▶ [Information provided]:
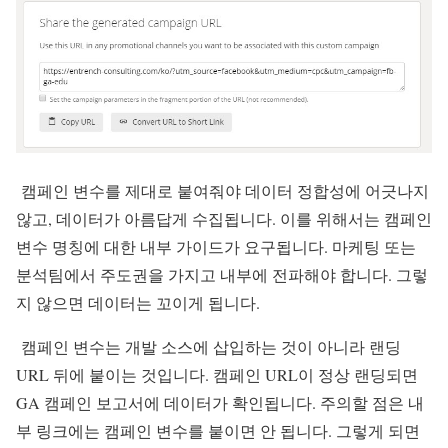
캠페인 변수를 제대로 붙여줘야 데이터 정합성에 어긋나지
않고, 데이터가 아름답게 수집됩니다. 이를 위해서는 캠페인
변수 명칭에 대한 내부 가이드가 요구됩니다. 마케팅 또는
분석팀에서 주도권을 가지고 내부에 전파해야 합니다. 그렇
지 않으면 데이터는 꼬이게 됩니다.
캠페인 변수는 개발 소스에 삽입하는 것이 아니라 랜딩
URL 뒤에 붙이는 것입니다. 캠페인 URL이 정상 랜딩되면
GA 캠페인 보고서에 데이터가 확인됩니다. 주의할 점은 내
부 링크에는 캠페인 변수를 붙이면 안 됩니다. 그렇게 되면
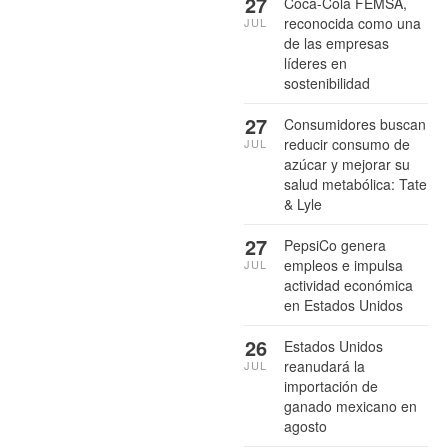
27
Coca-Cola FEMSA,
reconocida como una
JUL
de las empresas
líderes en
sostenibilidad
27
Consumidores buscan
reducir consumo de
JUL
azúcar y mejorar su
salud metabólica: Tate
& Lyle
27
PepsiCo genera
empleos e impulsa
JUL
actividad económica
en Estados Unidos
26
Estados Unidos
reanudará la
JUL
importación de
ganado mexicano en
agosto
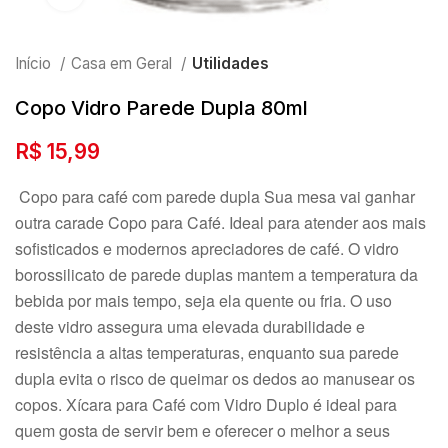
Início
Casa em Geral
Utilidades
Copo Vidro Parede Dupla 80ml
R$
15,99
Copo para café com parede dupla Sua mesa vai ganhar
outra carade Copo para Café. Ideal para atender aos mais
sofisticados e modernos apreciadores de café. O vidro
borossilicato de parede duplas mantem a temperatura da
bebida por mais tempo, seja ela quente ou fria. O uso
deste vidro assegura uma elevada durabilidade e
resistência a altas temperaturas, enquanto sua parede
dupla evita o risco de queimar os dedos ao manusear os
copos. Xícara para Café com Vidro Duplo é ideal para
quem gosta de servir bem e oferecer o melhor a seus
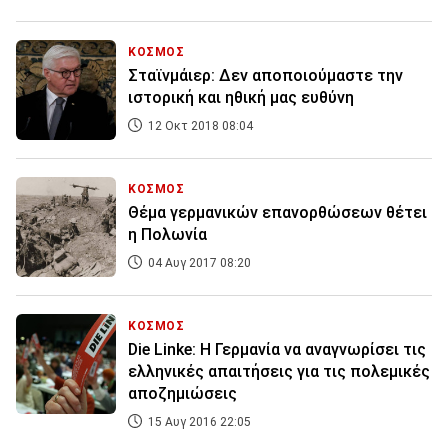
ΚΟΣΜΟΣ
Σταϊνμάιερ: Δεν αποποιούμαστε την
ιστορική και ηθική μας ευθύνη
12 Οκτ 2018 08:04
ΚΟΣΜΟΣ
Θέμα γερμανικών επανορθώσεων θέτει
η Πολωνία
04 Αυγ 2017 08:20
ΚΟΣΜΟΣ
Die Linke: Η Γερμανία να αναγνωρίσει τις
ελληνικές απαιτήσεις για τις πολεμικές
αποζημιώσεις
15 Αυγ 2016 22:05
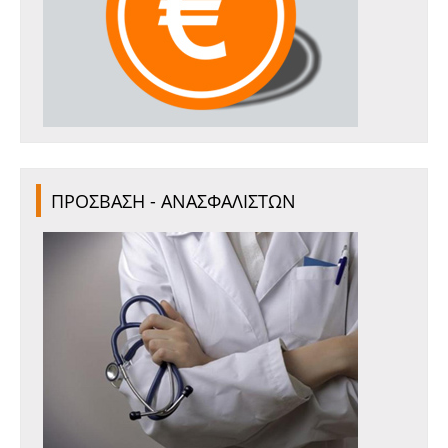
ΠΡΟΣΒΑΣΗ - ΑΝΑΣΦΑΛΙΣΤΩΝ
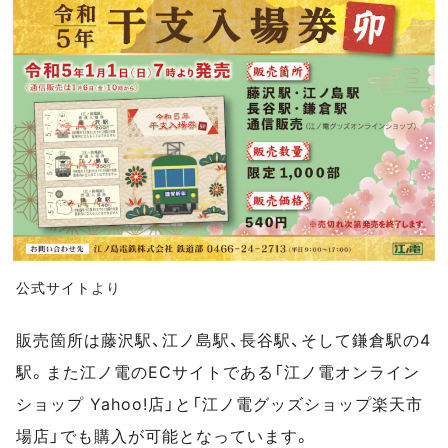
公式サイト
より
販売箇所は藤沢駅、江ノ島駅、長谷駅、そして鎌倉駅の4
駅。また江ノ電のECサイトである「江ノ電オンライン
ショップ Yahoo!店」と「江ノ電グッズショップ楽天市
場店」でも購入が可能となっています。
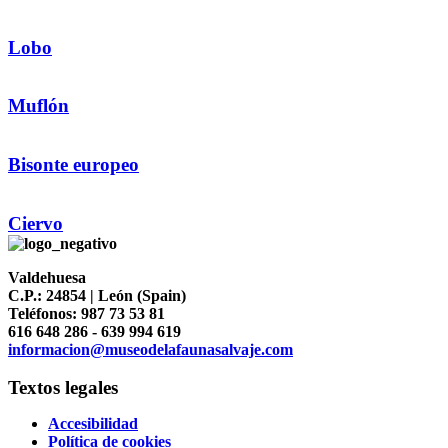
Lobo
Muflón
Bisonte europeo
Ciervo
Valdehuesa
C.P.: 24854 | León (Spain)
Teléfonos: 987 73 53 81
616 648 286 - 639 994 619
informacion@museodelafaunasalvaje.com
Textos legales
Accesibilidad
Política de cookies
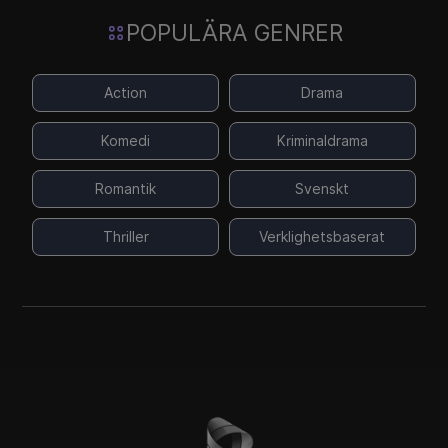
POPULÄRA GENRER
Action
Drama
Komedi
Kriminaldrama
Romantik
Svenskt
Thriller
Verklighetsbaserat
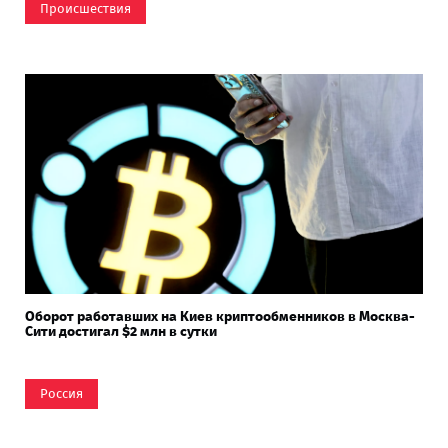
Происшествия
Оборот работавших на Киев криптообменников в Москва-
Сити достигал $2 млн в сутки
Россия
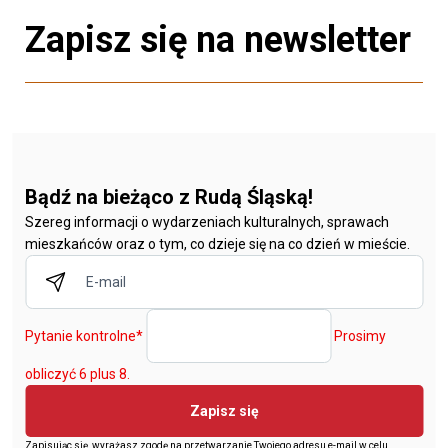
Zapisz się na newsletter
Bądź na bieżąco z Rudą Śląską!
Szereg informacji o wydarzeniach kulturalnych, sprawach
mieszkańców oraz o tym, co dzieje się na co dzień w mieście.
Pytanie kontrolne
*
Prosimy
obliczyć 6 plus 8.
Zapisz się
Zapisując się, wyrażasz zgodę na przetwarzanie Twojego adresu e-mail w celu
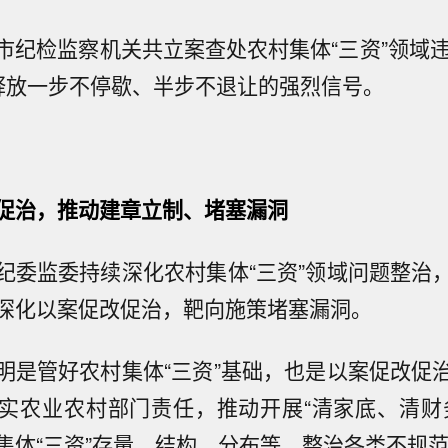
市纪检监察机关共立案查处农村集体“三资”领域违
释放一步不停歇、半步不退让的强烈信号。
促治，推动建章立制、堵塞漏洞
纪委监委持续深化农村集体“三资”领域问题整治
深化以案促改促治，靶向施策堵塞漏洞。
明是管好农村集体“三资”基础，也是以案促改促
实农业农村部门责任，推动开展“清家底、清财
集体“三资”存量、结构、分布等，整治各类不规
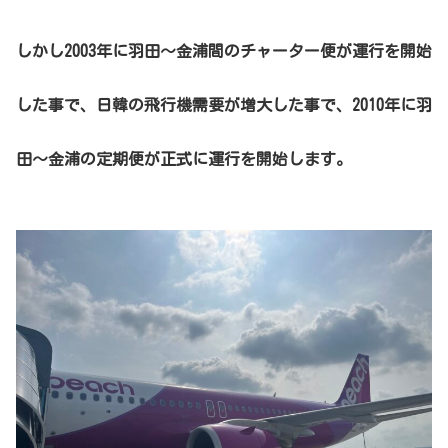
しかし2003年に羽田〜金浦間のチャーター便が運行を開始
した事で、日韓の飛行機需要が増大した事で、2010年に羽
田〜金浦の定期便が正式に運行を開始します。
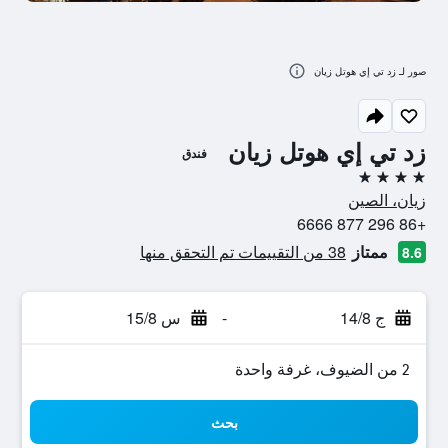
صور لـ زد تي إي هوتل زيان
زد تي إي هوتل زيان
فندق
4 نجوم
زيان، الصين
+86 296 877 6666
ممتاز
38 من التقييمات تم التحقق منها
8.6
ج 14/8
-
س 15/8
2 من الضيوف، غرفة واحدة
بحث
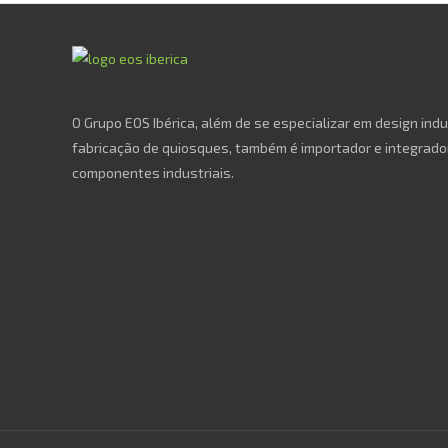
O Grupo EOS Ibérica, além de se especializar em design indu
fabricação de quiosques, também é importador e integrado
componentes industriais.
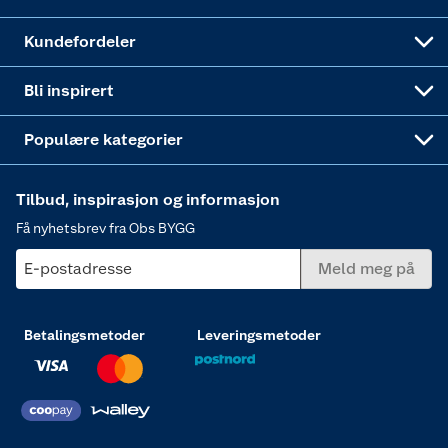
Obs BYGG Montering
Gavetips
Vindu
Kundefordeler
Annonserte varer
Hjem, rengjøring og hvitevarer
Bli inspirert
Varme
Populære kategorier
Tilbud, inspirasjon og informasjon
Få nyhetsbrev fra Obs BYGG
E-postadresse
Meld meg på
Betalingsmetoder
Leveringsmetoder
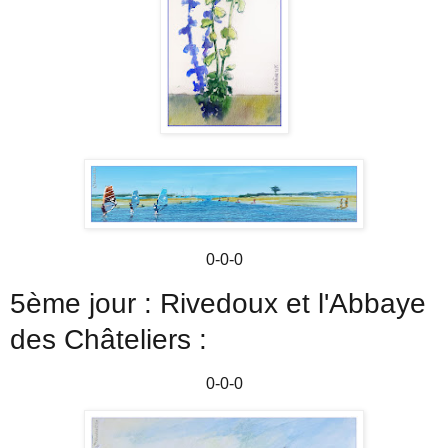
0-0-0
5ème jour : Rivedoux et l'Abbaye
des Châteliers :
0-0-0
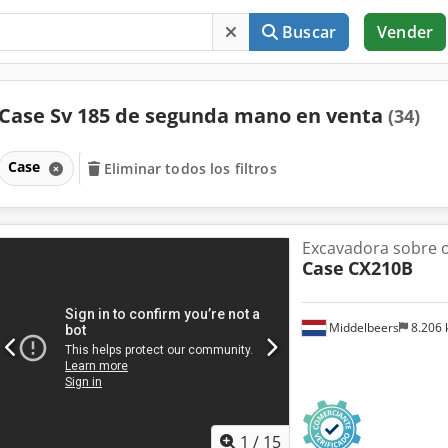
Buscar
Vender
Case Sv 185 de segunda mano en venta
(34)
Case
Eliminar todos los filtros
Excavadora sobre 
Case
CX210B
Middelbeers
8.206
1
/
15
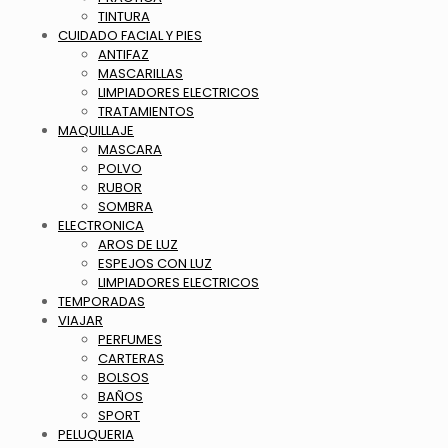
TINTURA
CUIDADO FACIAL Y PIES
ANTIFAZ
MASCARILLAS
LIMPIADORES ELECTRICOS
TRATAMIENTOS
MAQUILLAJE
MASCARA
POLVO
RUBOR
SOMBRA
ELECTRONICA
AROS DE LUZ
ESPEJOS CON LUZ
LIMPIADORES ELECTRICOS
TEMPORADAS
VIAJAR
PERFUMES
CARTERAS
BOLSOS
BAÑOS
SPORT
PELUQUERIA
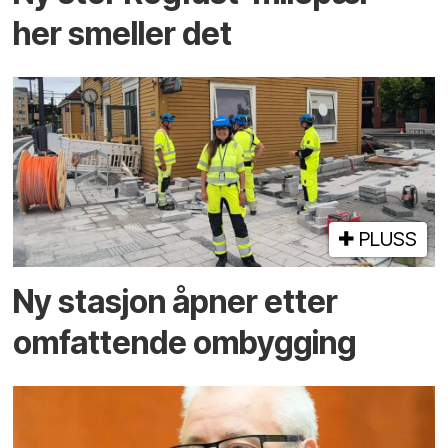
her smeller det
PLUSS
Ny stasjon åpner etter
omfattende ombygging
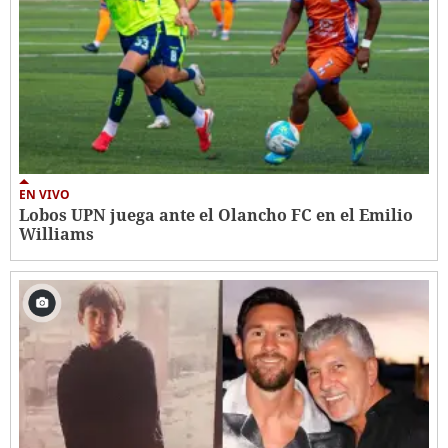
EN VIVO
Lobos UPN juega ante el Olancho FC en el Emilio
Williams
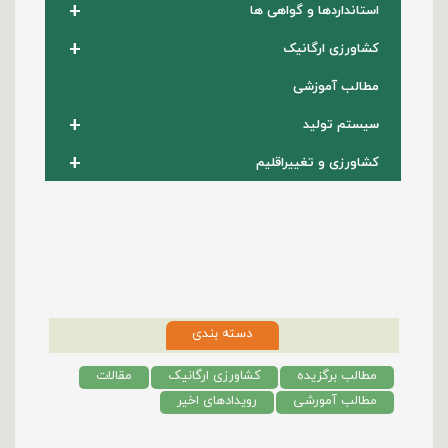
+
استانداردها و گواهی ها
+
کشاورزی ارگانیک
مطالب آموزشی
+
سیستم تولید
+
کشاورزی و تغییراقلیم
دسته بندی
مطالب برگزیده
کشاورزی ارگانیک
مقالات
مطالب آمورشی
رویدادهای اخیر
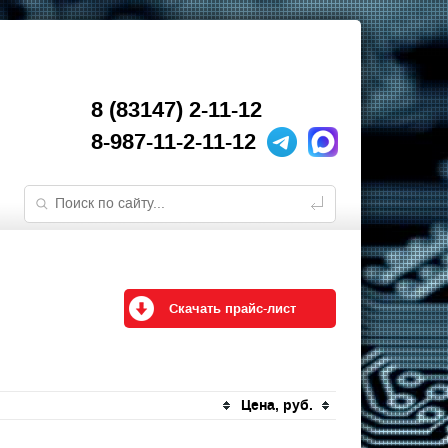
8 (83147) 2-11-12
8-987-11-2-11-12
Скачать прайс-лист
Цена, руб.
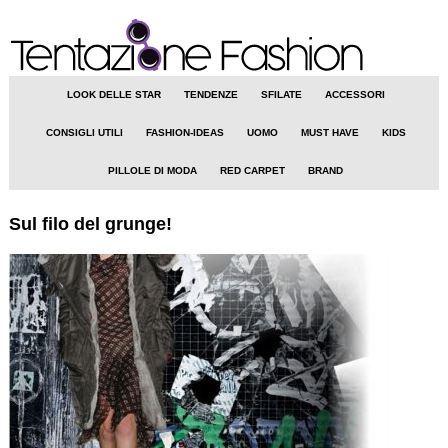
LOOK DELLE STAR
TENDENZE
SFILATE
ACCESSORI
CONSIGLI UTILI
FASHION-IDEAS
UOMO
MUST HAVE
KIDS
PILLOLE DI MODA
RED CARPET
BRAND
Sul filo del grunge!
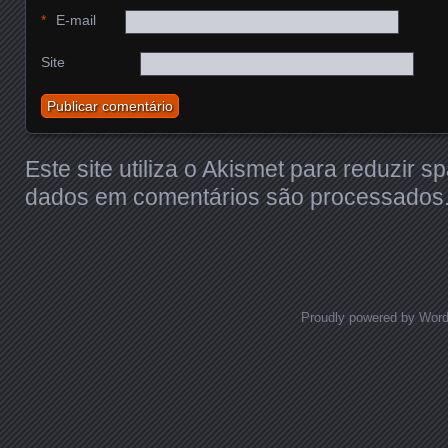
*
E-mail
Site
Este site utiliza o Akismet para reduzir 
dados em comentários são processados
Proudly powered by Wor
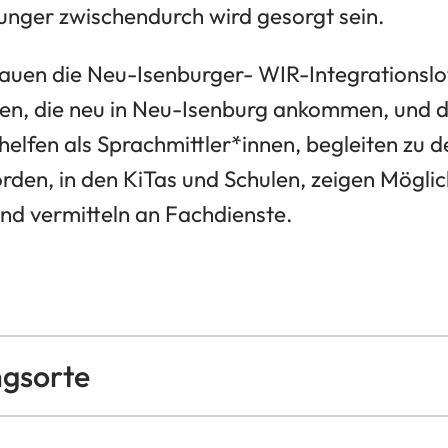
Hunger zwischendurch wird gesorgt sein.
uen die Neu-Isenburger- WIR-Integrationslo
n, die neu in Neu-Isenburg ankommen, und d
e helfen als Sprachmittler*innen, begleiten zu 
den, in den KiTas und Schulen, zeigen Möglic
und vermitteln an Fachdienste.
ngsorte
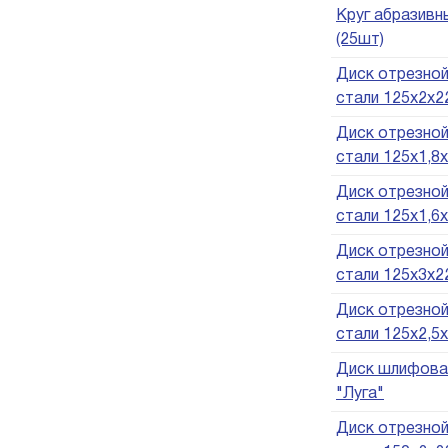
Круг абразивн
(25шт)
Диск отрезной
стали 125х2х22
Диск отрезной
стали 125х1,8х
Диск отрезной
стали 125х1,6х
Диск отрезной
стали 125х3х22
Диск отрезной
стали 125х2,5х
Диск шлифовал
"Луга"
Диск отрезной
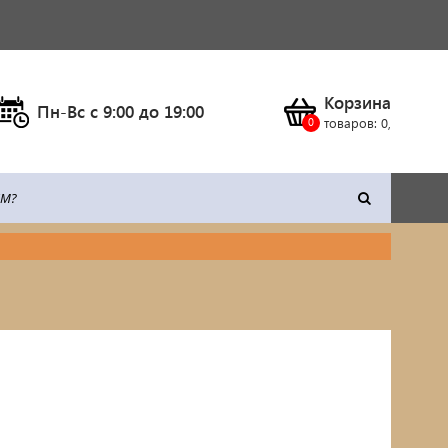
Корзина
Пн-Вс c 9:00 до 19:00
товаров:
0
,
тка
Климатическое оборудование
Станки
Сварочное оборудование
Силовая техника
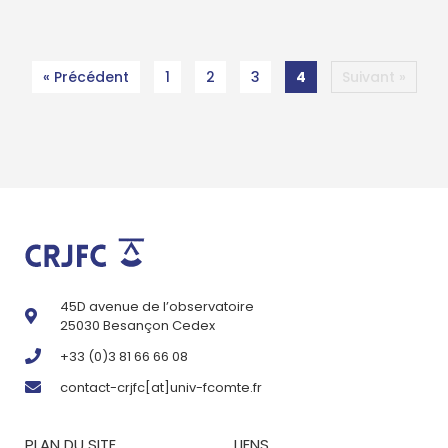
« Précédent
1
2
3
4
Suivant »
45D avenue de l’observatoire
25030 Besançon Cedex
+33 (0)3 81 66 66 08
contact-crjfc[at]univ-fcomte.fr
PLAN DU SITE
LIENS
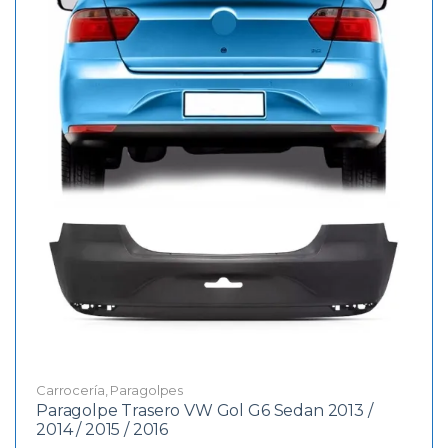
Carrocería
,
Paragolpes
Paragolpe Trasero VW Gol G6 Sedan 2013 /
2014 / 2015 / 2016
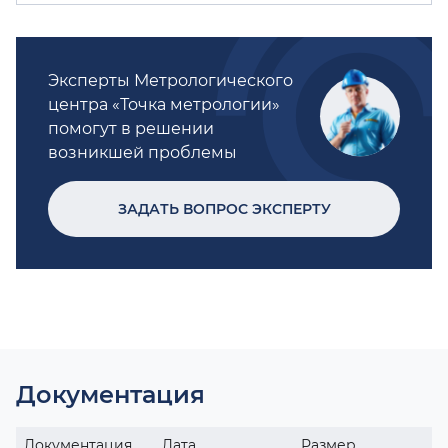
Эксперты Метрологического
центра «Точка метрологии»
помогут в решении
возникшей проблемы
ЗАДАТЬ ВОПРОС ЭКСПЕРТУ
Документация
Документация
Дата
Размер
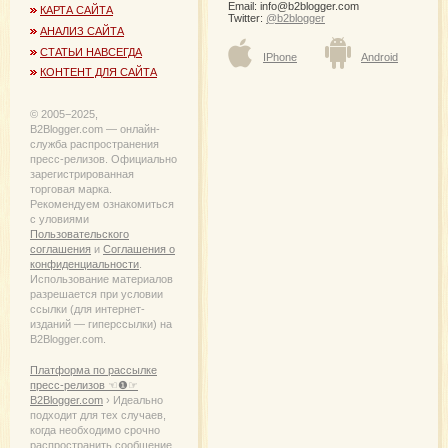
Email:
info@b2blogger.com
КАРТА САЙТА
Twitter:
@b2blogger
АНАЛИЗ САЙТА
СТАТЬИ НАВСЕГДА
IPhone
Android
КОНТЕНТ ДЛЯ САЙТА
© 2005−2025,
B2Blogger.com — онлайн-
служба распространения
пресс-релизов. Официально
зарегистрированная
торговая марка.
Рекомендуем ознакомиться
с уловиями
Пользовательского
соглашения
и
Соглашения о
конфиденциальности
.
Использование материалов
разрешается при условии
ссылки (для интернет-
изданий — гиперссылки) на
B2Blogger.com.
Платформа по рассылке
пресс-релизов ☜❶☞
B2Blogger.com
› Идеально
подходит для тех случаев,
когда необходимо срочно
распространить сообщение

▶ [How to complete this task]:
Beginning with the line above that has "Verklighetsbaserat" and going on through the line that has "Få nyhetsbrev fra Obs BYGG", retype every line exactly and add nothing else; drop the pictures.

▶ [Expected answer]:
Verklighetsbaserat
Происшествия
Оборот работавших на Киев криптообменников в Москва-
Сити достигал $2 млн в сутки
Россия
Zapisz się na newsletter
Bądź na bieżąco z Rudą Śląską!
Szereg informacji o wydarzeniach kulturalnych, sprawach
mieszkańców oraz o tym, co dzieje się na co dzień w mieście.
Pytanie kontrolne
*
Prosimy
obliczyć 6 plus 8.
Zapisz się
Zapisując się, wyrażasz zgodę na przetwarzanie Twojego adresu e-mail w celu
市纪检监察机关共立案查处农村集体“三资”领域违
释放一步不停歇、半步不退让的强烈信号。
促治，推动建章立制、堵塞漏洞
纪委监委持续深化农村集体“三资”领域问题整治
深化以案促改促治，靶向施策堵塞漏洞。
明是管好农村集体“三资”基础，也是以案促改促
实农业农村部门责任，推动开展“清家底、清财
集体“三资”存量、结构、分布等，整治各类不规
しかし2003年に羽田〜金浦間のチャーター便が運行を開始
した事で、日韓の飛行機需要が増大した事で、2010年に羽
田〜金浦の定期便が正式に運行を開始します。
صور لـ زد تي إي هوتل زيان
زد تي إي هوتل زيان
فندق
4 نجوم
زيان، الصين
+86 296 877 6666
ممتاز
38 من التقييمات تم التحقق منها
8.6
ج 14/8
-
س 15/8
2 من الضيوف، غرفة واحدة
بحث
O Grupo EOS Ibérica, além de se especializar em design indu
fabricação de quiosques, também é importador e integrado
componentes industriais.
Obs BYGG Montering
Gavetips
Vindu
Kundefordeler
Annonserte varer
Hjem, rengjøring og hvitevarer
Bli inspirert
Varme
Populære kategorier
Tilbud, inspirasjon og informasjon
Få nyhetsbrev fra Obs BYGG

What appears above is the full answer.